3.       Het hoger beroep is gegrond. De uitspraak van de rechtbank wordt vernietigd. Het is niet nodig wat de vreemdeling in de eerste grief heeft aangevoerd te bespreken. Het beroep is gegrond en het besluit van 12 mei 2022 wordt vernietigd. Dit betekent dat de staatssecretaris beter moet motiveren waarom hij in dit geval niet ambtshalve toetst aan artikel 8 van het EVRM. Als de staatssecretaris daarvan terugkomt en toch gebruikmaakt van de in artikel 3.6b, aanhef en onder c, van het Vb 2000 neergelegde bevoegdheid, moet hij tevens bezien of de vreemdeling in de gelegenheid moet worden gesteld om te worden gehoord. De staatssecretaris moet de proceskosten vergoeden.
4.
Beslissing
De Afdeling bestuursrechtspraak van de Raad van State:
I.        verklaart het hoger beroep gegrond;
II.       vernietigt de uitspraak van de rechtbank Den Haag, zittingsplaats Roermond, van 7 juli 2023 in zaak nr. NL22.10603;
III.      verklaart het beroep gegrond;
IV.     vernietigt het besluit van 12 mei 2022, V-[…]

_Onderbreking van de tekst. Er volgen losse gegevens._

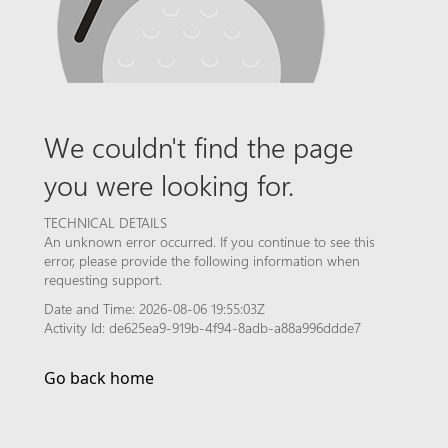
We couldn't find the page
you were looking for.
TECHNICAL DETAILS
An unknown error occurred. If you continue to see this
error, please provide the following information when
requesting support.
Date and Time: 2026-08-06 19:55:03Z
Activity Id: de625ea9-919b-4f94-8adb-a88a996ddde7
Go back home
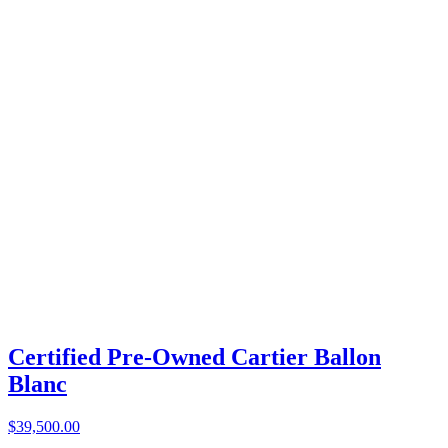
Certified Pre-Owned Cartier Ballon
Blanc
$39,500.00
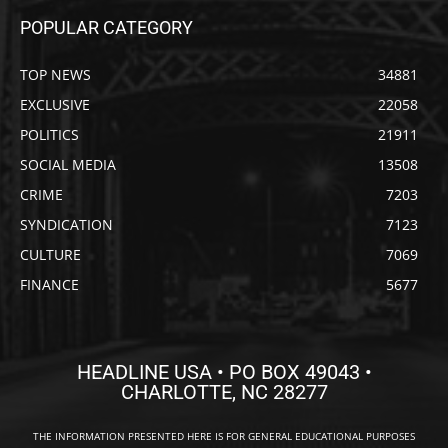
POPULAR CATEGORY
TOP NEWS
34881
EXCLUSIVE
22058
POLITICS
21911
SOCIAL MEDIA
13508
CRIME
7203
SYNDICATION
7123
CULTURE
7069
FINANCE
5677
HEADLINE USA • PO BOX 49043 •
CHARLOTTE, NC 28277
THE INFORMATION PRESENTED HERE IS FOR GENERAL EDUCATIONAL PURPOSES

V.      veroordeelt de staatssecretaris van Justitie en Veiligheid tot vergoeding van bij de vreemdeling in verband met de behandeling van het beroep en het hoger beroep opgekomen proceskosten tot een bedrag van € 2.625,00, geheel toe te rekenen aan door een derde beroepsmatig verleende rechtsbijstand;
VI.     gelast dat de staatssecretaris van Justitie en Veiligheid aan de vreemdeling het door haar voor de behandeling van het beroep en het hoger beroep betaalde griffierecht ten bedrage van € 458,00 vergoedt.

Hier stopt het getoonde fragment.